Start of DATA EXTRACT

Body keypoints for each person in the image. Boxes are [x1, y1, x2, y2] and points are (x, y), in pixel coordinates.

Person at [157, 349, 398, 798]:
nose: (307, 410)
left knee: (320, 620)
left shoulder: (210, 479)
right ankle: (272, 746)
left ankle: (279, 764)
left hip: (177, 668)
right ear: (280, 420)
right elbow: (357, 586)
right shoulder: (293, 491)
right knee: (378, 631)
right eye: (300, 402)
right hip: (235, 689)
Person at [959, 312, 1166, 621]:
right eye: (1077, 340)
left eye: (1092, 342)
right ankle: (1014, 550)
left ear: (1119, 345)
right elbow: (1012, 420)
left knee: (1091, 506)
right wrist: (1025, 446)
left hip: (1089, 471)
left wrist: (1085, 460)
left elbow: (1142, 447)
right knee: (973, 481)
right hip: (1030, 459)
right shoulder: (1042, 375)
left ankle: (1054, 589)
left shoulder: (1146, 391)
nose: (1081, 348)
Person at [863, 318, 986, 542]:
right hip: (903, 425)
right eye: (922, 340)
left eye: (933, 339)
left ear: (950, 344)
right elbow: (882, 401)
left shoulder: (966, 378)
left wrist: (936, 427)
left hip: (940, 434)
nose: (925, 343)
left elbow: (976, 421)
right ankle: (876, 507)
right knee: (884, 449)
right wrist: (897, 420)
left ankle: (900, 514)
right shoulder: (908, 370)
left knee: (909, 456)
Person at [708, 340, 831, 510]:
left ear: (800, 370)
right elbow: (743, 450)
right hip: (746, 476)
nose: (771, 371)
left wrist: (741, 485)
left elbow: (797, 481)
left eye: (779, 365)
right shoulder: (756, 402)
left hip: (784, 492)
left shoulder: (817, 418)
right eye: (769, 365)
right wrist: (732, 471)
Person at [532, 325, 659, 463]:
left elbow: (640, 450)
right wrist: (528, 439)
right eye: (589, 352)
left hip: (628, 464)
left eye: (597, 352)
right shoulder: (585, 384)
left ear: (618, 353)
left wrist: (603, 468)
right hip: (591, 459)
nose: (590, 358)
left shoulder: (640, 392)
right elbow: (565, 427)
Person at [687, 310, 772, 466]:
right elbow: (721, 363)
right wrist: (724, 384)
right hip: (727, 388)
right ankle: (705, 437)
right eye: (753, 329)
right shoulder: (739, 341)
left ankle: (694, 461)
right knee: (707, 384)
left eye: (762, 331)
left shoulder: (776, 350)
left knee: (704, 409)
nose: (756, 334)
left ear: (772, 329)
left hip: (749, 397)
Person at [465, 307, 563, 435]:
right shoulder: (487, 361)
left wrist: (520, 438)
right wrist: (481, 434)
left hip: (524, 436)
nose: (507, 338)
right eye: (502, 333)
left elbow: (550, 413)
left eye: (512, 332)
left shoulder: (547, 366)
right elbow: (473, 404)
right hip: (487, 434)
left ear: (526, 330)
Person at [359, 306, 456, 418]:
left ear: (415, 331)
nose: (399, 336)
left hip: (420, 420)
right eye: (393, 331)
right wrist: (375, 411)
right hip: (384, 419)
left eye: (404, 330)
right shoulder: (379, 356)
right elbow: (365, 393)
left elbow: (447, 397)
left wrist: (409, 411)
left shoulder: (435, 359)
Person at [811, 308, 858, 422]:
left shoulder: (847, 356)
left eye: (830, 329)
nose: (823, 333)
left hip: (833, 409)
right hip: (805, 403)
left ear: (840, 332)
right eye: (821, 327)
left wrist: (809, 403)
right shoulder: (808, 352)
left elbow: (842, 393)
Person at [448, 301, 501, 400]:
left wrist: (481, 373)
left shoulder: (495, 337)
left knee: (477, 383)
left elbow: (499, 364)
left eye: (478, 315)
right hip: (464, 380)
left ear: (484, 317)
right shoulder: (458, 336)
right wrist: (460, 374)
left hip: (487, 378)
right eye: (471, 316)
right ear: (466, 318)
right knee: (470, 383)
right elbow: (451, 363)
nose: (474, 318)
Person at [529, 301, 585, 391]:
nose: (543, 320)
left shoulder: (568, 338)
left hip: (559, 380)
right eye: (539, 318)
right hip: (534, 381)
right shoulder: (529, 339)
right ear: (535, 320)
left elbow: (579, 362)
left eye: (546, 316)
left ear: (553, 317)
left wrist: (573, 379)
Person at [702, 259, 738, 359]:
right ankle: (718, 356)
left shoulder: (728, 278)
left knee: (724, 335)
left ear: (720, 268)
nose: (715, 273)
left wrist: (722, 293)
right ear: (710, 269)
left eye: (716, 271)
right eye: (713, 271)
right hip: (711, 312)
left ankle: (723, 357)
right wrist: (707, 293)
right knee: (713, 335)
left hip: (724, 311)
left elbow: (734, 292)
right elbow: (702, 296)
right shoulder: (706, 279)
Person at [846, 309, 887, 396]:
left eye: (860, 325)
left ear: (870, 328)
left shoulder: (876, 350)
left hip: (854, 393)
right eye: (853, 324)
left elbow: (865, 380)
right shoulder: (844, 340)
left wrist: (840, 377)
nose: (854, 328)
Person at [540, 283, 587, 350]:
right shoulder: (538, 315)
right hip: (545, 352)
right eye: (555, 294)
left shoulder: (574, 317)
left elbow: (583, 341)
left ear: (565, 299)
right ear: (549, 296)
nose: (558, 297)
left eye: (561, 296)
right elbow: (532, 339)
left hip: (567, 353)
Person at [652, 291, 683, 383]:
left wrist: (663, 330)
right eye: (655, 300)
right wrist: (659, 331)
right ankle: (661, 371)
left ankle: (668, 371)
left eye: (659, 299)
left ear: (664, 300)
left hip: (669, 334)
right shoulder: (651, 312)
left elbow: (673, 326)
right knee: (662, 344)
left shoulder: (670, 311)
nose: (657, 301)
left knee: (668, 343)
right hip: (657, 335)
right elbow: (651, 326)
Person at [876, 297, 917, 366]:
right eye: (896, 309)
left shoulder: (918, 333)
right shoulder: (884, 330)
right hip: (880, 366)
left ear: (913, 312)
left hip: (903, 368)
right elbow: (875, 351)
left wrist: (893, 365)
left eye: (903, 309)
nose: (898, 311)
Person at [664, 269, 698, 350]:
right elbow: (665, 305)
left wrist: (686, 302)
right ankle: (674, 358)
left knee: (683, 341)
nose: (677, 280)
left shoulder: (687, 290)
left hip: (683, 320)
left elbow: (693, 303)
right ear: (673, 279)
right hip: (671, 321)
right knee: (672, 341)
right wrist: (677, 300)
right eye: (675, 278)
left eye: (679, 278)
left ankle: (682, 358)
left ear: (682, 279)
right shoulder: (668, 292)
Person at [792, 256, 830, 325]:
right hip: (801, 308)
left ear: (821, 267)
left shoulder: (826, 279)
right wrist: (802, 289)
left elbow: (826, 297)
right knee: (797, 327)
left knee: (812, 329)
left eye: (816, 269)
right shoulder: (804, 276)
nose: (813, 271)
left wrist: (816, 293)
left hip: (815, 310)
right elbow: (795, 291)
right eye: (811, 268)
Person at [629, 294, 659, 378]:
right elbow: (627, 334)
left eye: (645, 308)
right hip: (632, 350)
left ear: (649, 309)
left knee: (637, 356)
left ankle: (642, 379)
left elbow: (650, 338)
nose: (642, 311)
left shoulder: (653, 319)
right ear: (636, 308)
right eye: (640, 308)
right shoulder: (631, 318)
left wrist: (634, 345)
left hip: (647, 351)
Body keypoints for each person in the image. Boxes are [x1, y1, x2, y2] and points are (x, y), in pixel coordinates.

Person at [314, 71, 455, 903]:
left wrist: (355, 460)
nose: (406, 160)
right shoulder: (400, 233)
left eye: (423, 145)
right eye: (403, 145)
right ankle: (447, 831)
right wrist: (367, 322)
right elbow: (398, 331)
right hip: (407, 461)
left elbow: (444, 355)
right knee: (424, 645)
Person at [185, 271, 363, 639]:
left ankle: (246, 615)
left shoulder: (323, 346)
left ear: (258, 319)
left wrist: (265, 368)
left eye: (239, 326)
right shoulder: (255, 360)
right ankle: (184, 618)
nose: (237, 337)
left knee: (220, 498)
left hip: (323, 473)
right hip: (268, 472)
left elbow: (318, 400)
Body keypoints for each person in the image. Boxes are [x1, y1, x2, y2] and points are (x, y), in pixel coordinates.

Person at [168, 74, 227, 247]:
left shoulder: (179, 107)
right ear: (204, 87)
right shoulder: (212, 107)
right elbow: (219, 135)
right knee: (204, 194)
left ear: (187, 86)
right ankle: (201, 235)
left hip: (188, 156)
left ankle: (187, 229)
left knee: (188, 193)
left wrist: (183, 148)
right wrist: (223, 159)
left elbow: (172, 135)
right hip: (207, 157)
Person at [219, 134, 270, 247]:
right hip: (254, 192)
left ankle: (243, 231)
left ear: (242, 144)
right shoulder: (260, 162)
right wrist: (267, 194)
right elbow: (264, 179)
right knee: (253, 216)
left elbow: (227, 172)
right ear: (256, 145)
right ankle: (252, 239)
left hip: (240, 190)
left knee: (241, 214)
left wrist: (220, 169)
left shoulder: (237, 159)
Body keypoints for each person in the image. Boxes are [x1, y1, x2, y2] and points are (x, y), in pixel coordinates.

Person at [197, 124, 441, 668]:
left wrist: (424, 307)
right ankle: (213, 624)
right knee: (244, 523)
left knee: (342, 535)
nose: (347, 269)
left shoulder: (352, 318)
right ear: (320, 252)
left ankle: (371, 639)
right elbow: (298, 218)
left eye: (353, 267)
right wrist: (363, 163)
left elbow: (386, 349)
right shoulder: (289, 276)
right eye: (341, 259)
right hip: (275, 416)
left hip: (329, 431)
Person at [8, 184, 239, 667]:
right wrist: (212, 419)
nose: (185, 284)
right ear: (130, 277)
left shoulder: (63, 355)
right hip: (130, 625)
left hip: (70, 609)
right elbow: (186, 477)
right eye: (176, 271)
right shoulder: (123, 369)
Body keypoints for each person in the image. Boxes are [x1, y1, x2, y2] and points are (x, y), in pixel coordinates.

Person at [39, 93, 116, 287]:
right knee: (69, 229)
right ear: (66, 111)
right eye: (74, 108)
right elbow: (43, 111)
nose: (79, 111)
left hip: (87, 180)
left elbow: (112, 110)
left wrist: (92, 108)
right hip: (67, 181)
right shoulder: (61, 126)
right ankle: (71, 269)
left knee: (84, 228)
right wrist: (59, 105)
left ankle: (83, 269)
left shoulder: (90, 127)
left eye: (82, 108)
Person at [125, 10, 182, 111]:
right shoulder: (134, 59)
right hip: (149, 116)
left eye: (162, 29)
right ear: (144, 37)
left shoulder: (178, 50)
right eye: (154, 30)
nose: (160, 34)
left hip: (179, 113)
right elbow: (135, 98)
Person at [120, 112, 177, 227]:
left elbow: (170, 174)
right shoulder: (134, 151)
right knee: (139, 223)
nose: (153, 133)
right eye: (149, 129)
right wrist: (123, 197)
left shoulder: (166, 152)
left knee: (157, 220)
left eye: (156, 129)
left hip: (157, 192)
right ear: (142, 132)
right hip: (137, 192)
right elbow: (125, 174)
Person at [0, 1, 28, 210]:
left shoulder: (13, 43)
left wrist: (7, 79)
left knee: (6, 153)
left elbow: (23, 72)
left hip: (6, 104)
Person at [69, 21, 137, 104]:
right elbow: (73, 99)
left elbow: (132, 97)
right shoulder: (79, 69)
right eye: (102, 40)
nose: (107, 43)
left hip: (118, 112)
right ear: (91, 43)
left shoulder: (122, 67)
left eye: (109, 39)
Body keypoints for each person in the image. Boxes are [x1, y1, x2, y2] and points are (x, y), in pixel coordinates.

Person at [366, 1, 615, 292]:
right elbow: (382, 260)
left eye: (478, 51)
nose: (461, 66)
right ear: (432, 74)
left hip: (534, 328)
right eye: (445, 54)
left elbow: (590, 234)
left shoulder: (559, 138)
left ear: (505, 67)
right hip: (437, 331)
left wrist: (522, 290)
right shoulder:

End of DATA EXTRACT

Transcribe the records above exactly, beginning at the line that contains "nose: (79, 111)" and ending with the line that contains "left eye: (82, 108)", both included, and nothing else.

nose: (79, 111)
left hip: (87, 180)
left elbow: (112, 110)
left wrist: (92, 108)
right hip: (67, 181)
right shoulder: (61, 126)
right ankle: (71, 269)
left knee: (84, 228)
right wrist: (59, 105)
left ankle: (83, 269)
left shoulder: (90, 127)
left eye: (82, 108)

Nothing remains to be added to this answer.